First link with extra slash: http://server.com/old1/
First link with query string: http://server.com/old1?search=no
Second link with http: http://server.com/old2
Second link with https: https://server.com/old2
Second link with extra slash: http://server.com/old2/
Second link with query string: http://server.com/old2?search=no
Not first link: http://server.com/old10
Not second link: http://server.com/old20
Also imagine you have several files like this. Now you need to change all URL:s that end with old1 and old2. How do you do this efficiently?
A naive solution
My first attempt to solve this was a PowerShell script like this:
$files = Get-ChildItem -Include ("*.txt") -Recurse
$data = @(
[PSCustomObject]@{
Old = 'http://server.com/old1';
New = 'https://server.com/new1';
},
[PSCustomObject]@{
Old = 'http://server.com/old2';
New = 'https://server.com/new2';
}
)
$files | ForEach-Object {
$filecontent = Get-Content $_
$data | ForEach-Object {
$filecontent = $filecontent -replace $_.Old, $_.New
}
Set-Content -Path $_.FullName -Value $filecontent
}
This mostly works, and in some situations, this might be good enough. But there are some limitations:
- It only replaces URL:s that begins with http. You could work around this by making the array twice as large.

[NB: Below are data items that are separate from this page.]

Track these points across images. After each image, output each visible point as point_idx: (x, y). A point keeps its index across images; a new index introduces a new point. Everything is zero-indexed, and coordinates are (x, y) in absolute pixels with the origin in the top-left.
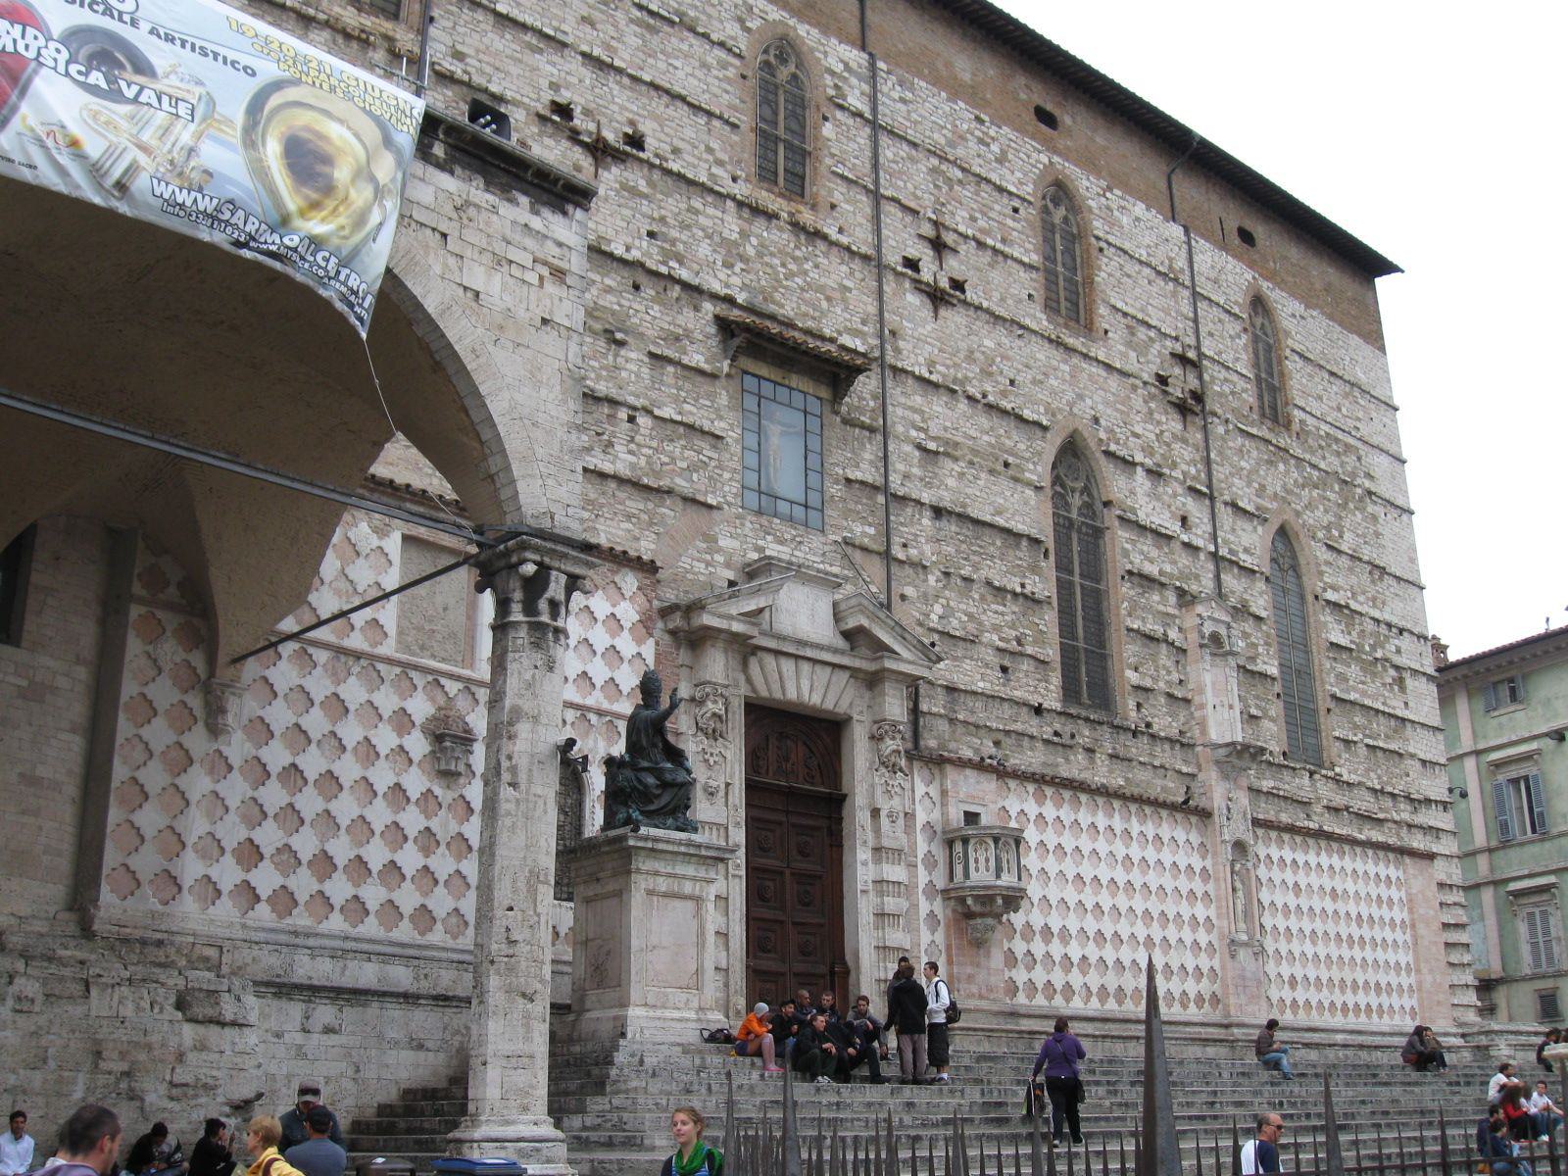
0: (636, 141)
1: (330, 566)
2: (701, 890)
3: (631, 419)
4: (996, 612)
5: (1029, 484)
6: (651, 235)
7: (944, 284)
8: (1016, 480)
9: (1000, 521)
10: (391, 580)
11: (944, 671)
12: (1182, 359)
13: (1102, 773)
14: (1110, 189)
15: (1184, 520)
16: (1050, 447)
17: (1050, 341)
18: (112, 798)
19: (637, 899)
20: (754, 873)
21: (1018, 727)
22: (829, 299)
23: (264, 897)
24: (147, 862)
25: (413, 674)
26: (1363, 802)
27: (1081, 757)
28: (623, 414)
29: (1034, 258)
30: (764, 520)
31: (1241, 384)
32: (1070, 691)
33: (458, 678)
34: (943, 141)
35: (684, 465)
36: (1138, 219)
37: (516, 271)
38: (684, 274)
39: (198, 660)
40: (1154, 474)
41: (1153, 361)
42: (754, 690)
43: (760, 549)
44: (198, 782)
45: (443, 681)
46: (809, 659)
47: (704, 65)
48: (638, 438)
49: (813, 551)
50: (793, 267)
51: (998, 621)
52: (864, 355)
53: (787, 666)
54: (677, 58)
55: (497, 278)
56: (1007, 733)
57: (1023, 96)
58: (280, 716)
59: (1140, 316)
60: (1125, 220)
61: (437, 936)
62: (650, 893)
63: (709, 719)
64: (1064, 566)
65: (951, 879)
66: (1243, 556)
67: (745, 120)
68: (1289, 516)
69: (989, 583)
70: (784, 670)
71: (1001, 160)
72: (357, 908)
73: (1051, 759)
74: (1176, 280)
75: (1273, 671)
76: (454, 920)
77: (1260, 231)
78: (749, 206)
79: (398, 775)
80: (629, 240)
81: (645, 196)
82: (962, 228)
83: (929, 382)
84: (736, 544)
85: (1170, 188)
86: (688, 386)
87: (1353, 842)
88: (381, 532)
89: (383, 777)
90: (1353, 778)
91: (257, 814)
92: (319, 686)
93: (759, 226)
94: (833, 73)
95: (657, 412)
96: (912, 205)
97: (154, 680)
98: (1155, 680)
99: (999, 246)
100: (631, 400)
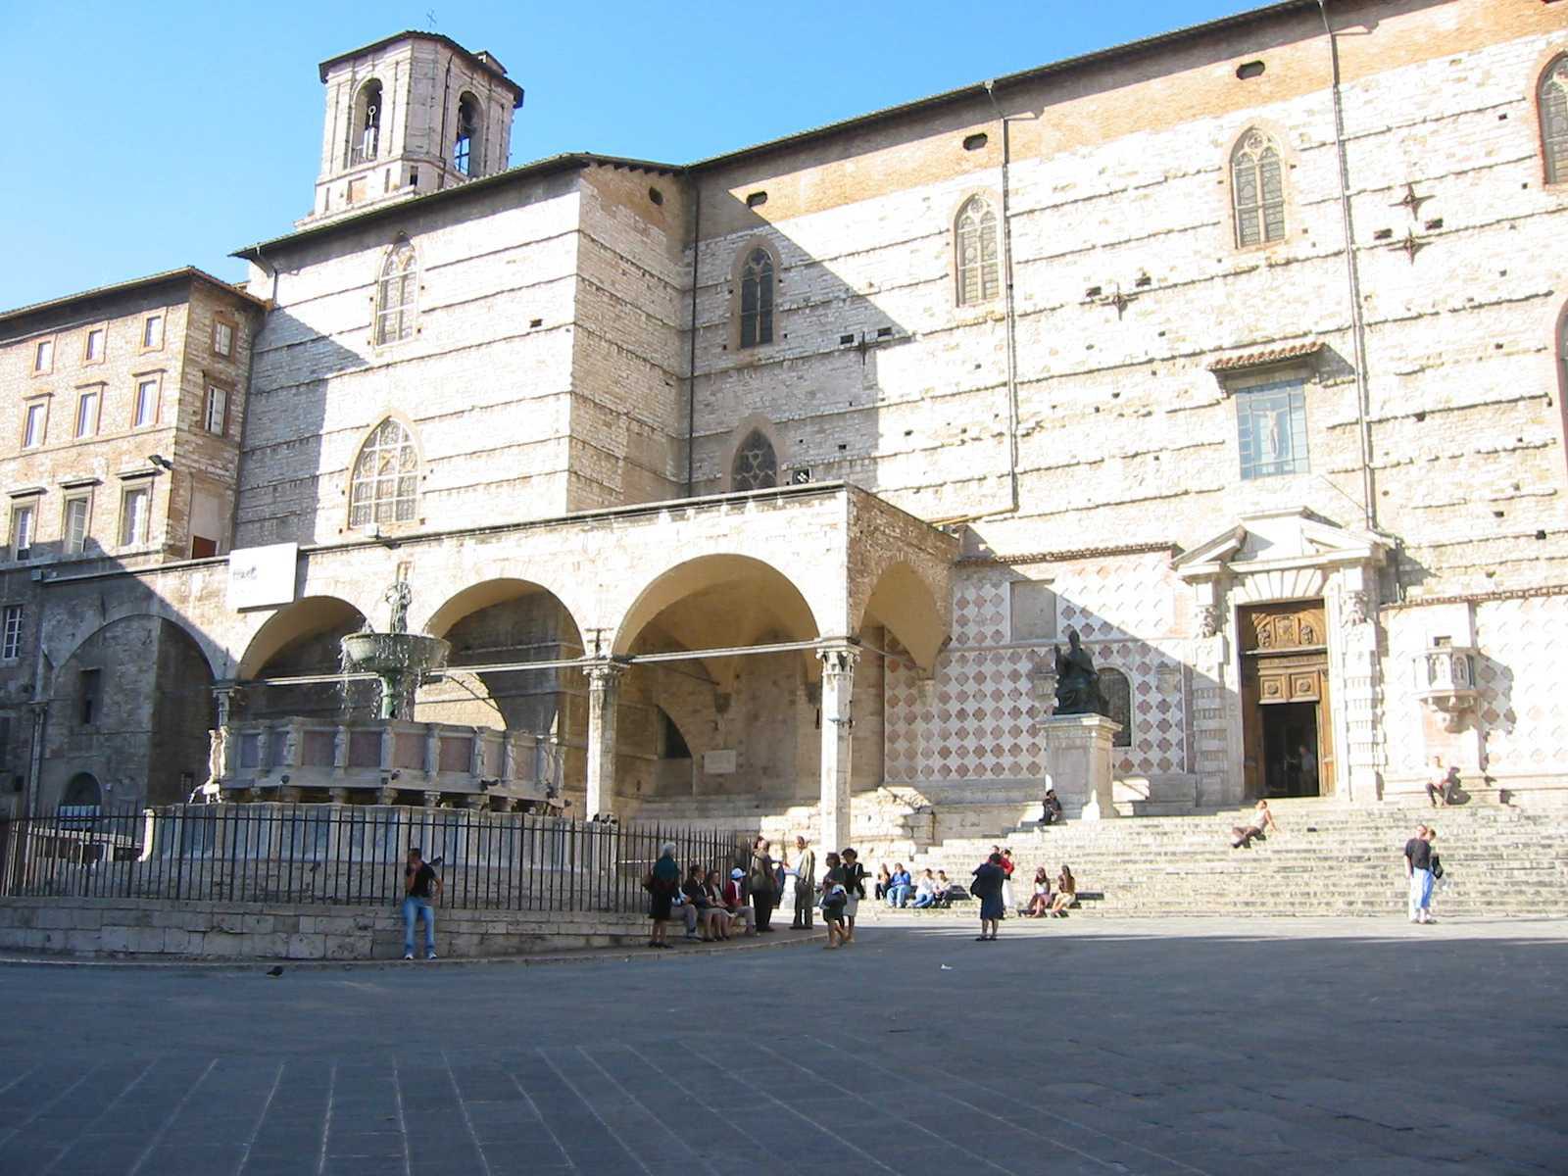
0: (1145, 281)
4: (1488, 472)
5: (1526, 351)
7: (1419, 230)
8: (1509, 354)
22: (1306, 303)
28: (1150, 457)
44: (920, 726)
45: (1036, 649)
49: (1300, 490)
58: (953, 688)
67: (1224, 214)
72: (998, 769)
73: (1557, 572)
81: (1153, 312)
88: (996, 586)
89: (1006, 705)
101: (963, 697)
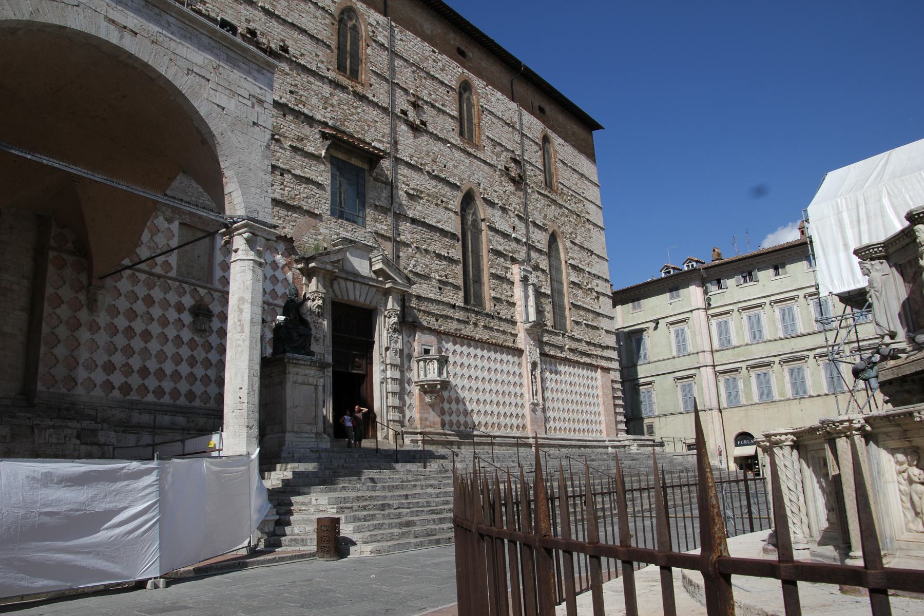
0: (285, 49)
1: (146, 236)
2: (317, 381)
3: (282, 175)
6: (291, 92)
7: (418, 122)
8: (447, 209)
9: (439, 225)
10: (174, 243)
11: (415, 290)
12: (515, 161)
13: (480, 334)
14: (487, 85)
15: (514, 228)
16: (459, 196)
17: (461, 150)
18: (42, 343)
19: (289, 385)
20: (334, 372)
21: (445, 313)
22: (368, 126)
23: (117, 386)
24: (60, 371)
25: (184, 285)
26: (583, 347)
27: (471, 326)
29: (455, 113)
30: (340, 221)
31: (538, 172)
32: (466, 300)
33: (205, 288)
34: (418, 59)
35: (305, 196)
36: (498, 99)
37: (241, 99)
38: (306, 111)
39: (83, 278)
40: (504, 209)
41: (502, 161)
42: (336, 295)
43: (338, 234)
45: (198, 289)
46: (359, 282)
47: (316, 17)
48: (285, 183)
50: (353, 110)
51: (437, 269)
52: (382, 151)
53: (350, 285)
54: (303, 13)
55: (233, 101)
56: (442, 316)
57: (452, 42)
58: (122, 304)
59: (498, 141)
60: (493, 99)
61: (197, 403)
62: (295, 382)
63: (317, 307)
64: (464, 246)
65: (419, 377)
66: (537, 244)
67: (334, 44)
68: (556, 228)
69: (434, 252)
70: (348, 286)
71: (442, 70)
72: (160, 392)
74: (513, 127)
75: (549, 292)
76: (205, 396)
77: (548, 108)
78: (334, 82)
79: (178, 331)
80: (281, 94)
81: (288, 74)
82: (425, 98)
83: (410, 164)
84: (327, 231)
85: (512, 87)
86: (307, 160)
87: (578, 362)
89: (171, 332)
90: (579, 337)
91: (112, 349)
92: (141, 291)
93: (337, 92)
94: (372, 25)
95: (293, 172)
96: (404, 86)
97: (61, 287)
98: (501, 294)
99: (440, 107)
100: (281, 166)
101: (132, 315)
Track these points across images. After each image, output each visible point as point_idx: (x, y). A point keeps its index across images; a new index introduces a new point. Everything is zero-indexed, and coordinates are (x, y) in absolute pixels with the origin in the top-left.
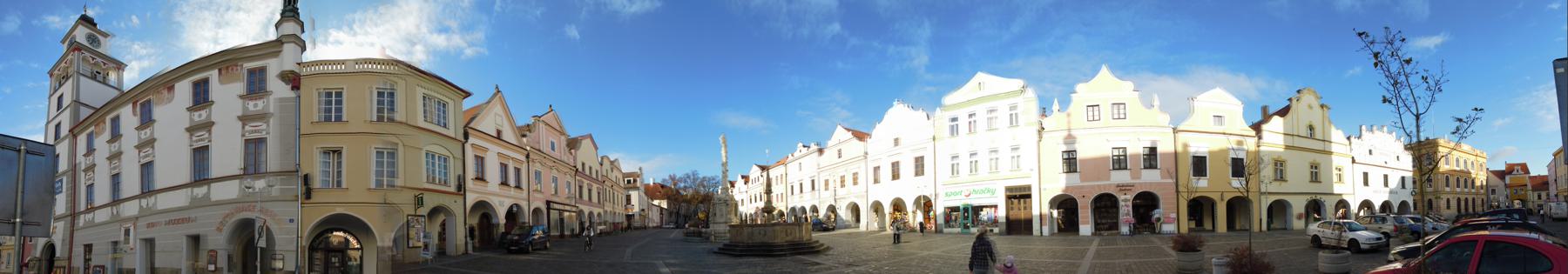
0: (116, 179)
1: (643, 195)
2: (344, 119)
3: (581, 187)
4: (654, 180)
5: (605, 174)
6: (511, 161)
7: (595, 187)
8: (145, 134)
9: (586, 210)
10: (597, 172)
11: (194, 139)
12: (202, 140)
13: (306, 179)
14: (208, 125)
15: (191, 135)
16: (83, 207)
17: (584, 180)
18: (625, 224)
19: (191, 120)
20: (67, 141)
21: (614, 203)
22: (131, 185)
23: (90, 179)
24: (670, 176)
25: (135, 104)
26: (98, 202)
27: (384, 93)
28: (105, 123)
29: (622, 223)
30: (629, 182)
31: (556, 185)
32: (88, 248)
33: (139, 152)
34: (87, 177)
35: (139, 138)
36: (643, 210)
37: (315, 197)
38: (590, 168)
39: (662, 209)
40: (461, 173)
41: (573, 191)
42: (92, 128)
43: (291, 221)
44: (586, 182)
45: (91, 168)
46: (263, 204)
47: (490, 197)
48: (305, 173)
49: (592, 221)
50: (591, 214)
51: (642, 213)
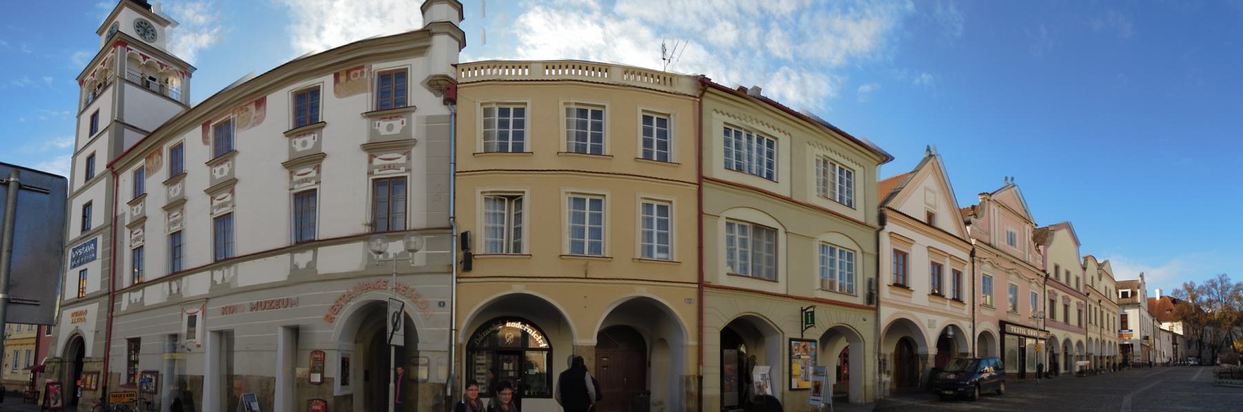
0: (176, 239)
1: (1146, 314)
2: (527, 148)
3: (1052, 302)
4: (1161, 292)
5: (1089, 283)
6: (948, 260)
7: (1074, 302)
8: (221, 172)
9: (1060, 336)
10: (1078, 279)
11: (296, 178)
12: (306, 181)
13: (465, 240)
14: (316, 159)
15: (291, 173)
16: (126, 283)
17: (1057, 291)
18: (1119, 359)
19: (291, 150)
20: (103, 183)
21: (1102, 327)
22: (198, 249)
23: (137, 239)
24: (1185, 285)
25: (205, 127)
26: (150, 272)
27: (587, 110)
28: (161, 154)
29: (1114, 357)
30: (1125, 295)
31: (1016, 297)
32: (134, 344)
33: (212, 199)
34: (133, 237)
35: (212, 177)
36: (1147, 338)
37: (478, 268)
38: (1068, 273)
39: (1175, 336)
40: (873, 276)
41: (1040, 309)
42: (142, 162)
43: (442, 304)
44: (1060, 294)
45: (140, 222)
46: (401, 280)
47: (914, 313)
48: (463, 231)
49: (1069, 353)
50: (1067, 342)
51: (1145, 342)
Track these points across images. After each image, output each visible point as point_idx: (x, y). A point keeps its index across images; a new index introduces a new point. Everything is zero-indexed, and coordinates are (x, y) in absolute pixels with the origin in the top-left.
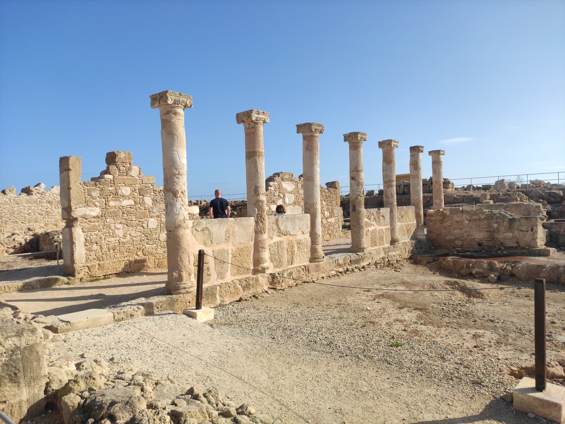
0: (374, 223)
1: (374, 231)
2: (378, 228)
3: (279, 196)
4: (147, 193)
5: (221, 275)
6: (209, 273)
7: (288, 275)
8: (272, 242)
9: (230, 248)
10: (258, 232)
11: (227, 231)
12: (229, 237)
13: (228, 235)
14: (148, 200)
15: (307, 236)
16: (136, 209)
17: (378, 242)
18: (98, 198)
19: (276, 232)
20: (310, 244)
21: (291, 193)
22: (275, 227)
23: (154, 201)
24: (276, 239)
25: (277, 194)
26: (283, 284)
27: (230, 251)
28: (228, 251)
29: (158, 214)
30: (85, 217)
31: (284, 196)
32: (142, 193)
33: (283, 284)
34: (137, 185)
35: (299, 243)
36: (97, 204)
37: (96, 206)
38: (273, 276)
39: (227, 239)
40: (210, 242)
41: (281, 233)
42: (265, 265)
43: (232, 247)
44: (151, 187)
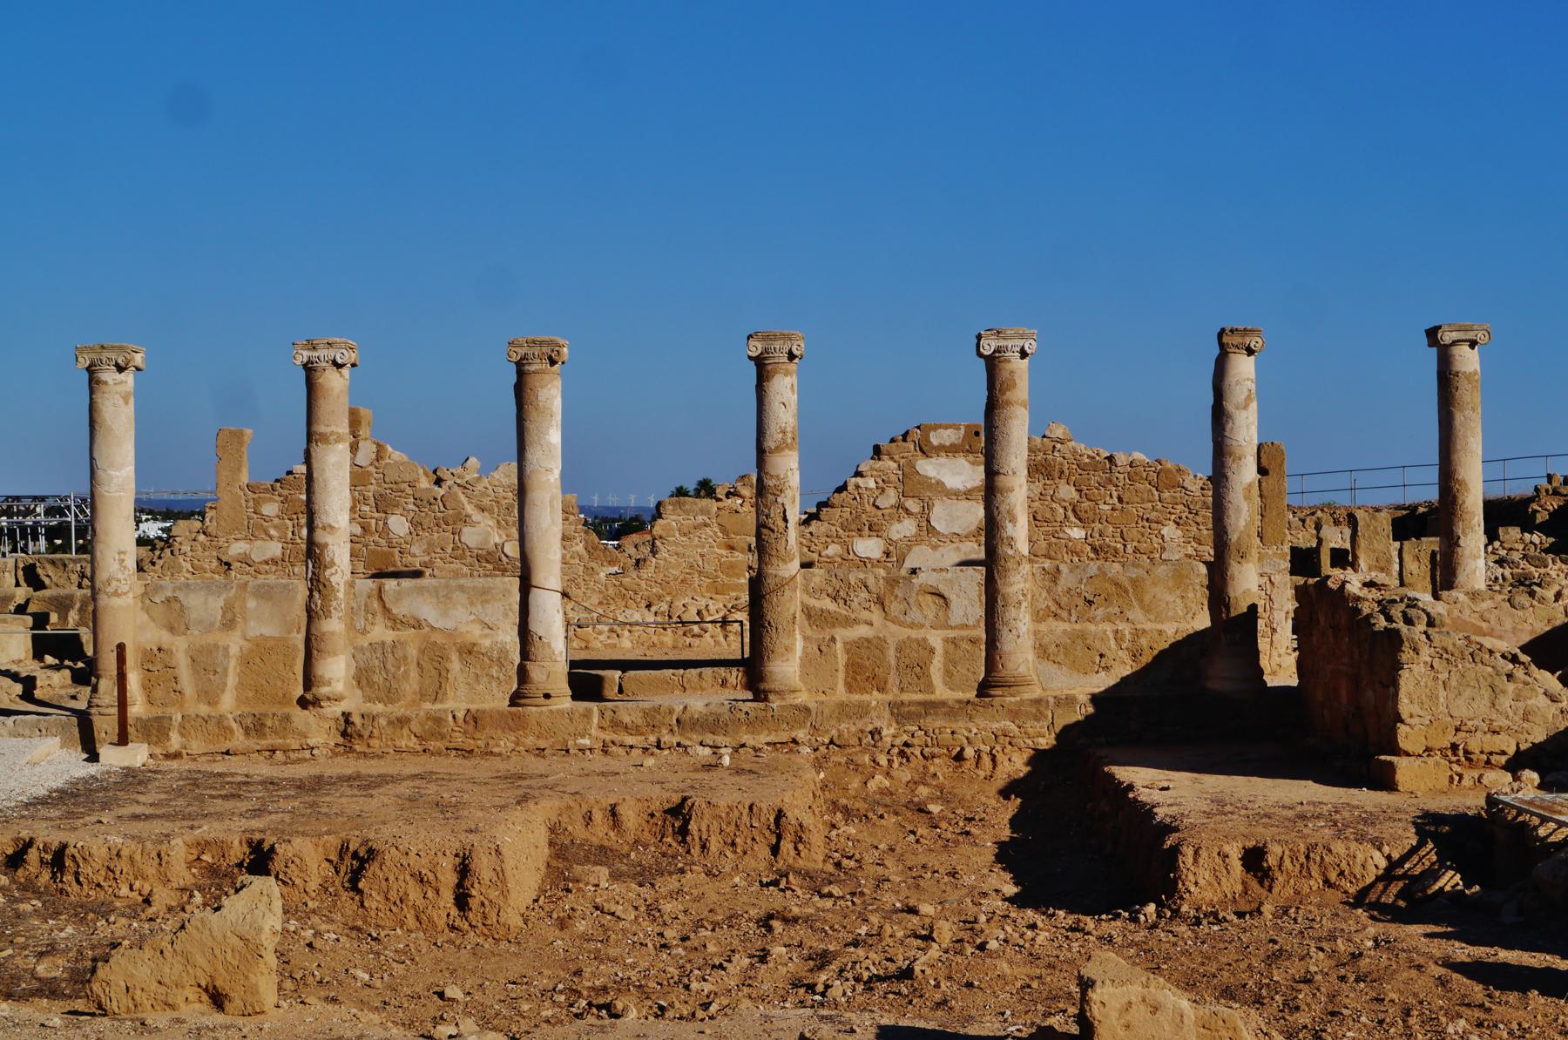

- It will also partly replace URL:s that end with old10 - these should not be updated at all.
- If the URL ends with a slash, it will not be removed. Not a big problem, but we want to fix this too.
The solution
This code is a bit more complex, but it solves all problems mention earlier:
$files = Get-ChildItem -Include ("*.txt") -Recurse
$data = @(
[pscustomobject]@{
Old = 'server.com/old1';
New = 'server.com/new1';
},
[pscustomobject]@{
Old = 'server.com/old2';
New = 'server.com/new2';
}
)
$files | ForEach-Object {
$filecontent = Get-Content $_
$data | ForEach-Object {
$filecontent = $filecontent -replace "http(s)?://$($_.Old)(\/)?([^a-zA-Z0-9]|`$)", "https://$($_.New)`$3"
}
Set-Content -Path $_.FullName -Value $filecontent
}
The replacement expression might need some clarification. First, this is what we are looking for:
- http(s)?:// - It should start with http:// or https://
- $($_.Old) - This is the server and path previously defined.
- (\/)? - This is the slash at the end of the URL - if there is any.
- ([^a-zA-Z0-9]|`$) - This is a character after the URL. It should not be a number or a letter - but it might be end of string.
This is then replaced with:
- https:// - It is what it looks like
- $($_.New) - The new server and path previously defined.
- `$3 - The extra character after the URL that we might have catch.
By the way, the accent before the dollar sign (like in `$3) is just an escape sequence, telling PowerShell that the dollar sign should be as it is and not be treated like a variable.
Summary
This was a fun little exercise for me. PowerShell and regular expressions are something that I always need to practice on.